Partitioning helps in a number of ways. First, if running a query which
must scan an entire table, if the table is very large, that scan will be
expensive. Partitioning can allow the query planner to do a sequential scan
over just some of the data and skip the rest (or process it via some other
manner, such as an index lookup). Also, the larger an index is, the more
expensive the index is to maintain. Inserts and lookups will both take
longer. Partitioning will give you n indexes, each with m/n entries
(assuming fairly even distribution of data among partitions), so any given
index will be smaller, which means inserts into a partition will potentially
be much faster. Since large tables often also have very high insert rates,
this can be a big win. You can also gain better resource utilization by
moving less frequently used partitions onto slower media (via a tablespace),
freeing up space on your fastest i/o devices for the most important data. A
lot of partitioning tends to happen by time, and the most frequently run
queries are often on the partitions containing the most recent data, so it
often can be very beneficial to keep only the most recent partitions on
fastest storage. Then there is caching. Indexes and tables are cached by
page. Without clustering a table on a particular index, the contents of a
single page may be quite arbitrary. Even with clustering, depending upon
the usage patterns of the table in question, it is entirely possible that
any given page may only have some fairly small percentage of highly relevant
data if the table is very large. By partitioning, you can (potentially)
ensure that any given page in cache will have a higher density of highly
relevant entries, so you'll get better efficiency out of the caching layers.
And with smaller indexes, it is less likely that loading an index into
shared buffers will push some other useful chunk of data out of the cache.

As for the large object tables, I'm not sure about the internals. Assuming
that each table gets its own table for large objects, partitioning the main
table will have the effect of partitioning the large object table, too -
keeping index maintenance more reasonable and ensuring that lookups are as
fast as possible. There's probably a debate to be had on the benefit of
storing very large numbers of large objects in the db, too (as opposed to
keeping references to them in the db and actually accessing them via some
other mechanism. Both product requirements and performance are significant
factors in that discussion).

As for your suggestion that the db maintain an index on an index, how would
the database do so in an intelligent manner? It would have to maintain such
indexes on every index and guess as to which values to use as boundaries for
each bucket. Partitioning solves the same problem, but allows you to direct
the database such that it only does extra work where the dba, who is much
more knowledgable about the structure of the data and how it will be used
than the database itself, tells it to. And the dba gets to tell the db what
buckets to use when partitioning the database - via the check constraints on
the partitions. Without that, the db would have to guess as to appropriate
bucket sizes and the distribution of values within them.

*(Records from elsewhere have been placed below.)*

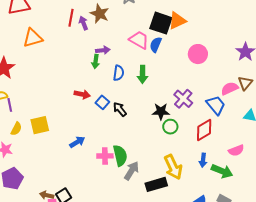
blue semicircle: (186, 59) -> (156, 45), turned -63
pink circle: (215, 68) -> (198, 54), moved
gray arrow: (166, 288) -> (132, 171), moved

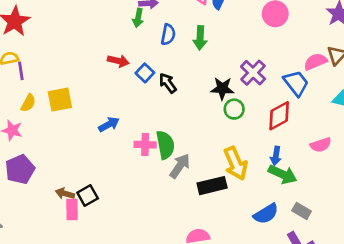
green arrow: (222, 171) -> (283, 174), moved

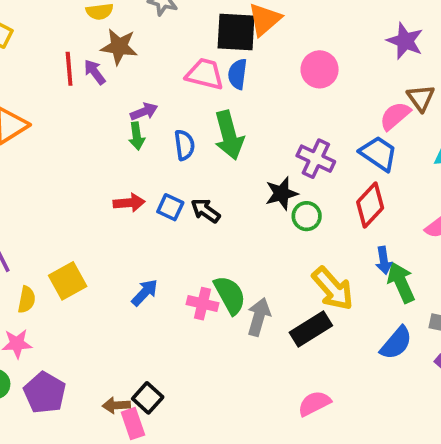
green arrow: (200, 38) -> (229, 135), size x1.4
pink cross: (145, 145) -> (203, 304), turned 30
green arrow: (283, 174) -> (401, 282), turned -120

I'm sure there are reasons beyond even those I've listed here. I'm not one
of the postgresql devs, so my understanding of how it benefits from
partitioning is shallow, at best. If the usage pattern of your very large
table is such that every query tends to use all of the table, then I'm not
sure partitioning really offers much gain. The benefits of partitioning
are, at least in part, predicated on only a subset of the data being useful
to any one query, and the benefits get that much stronger if some portion of
the data is rarely used by any query.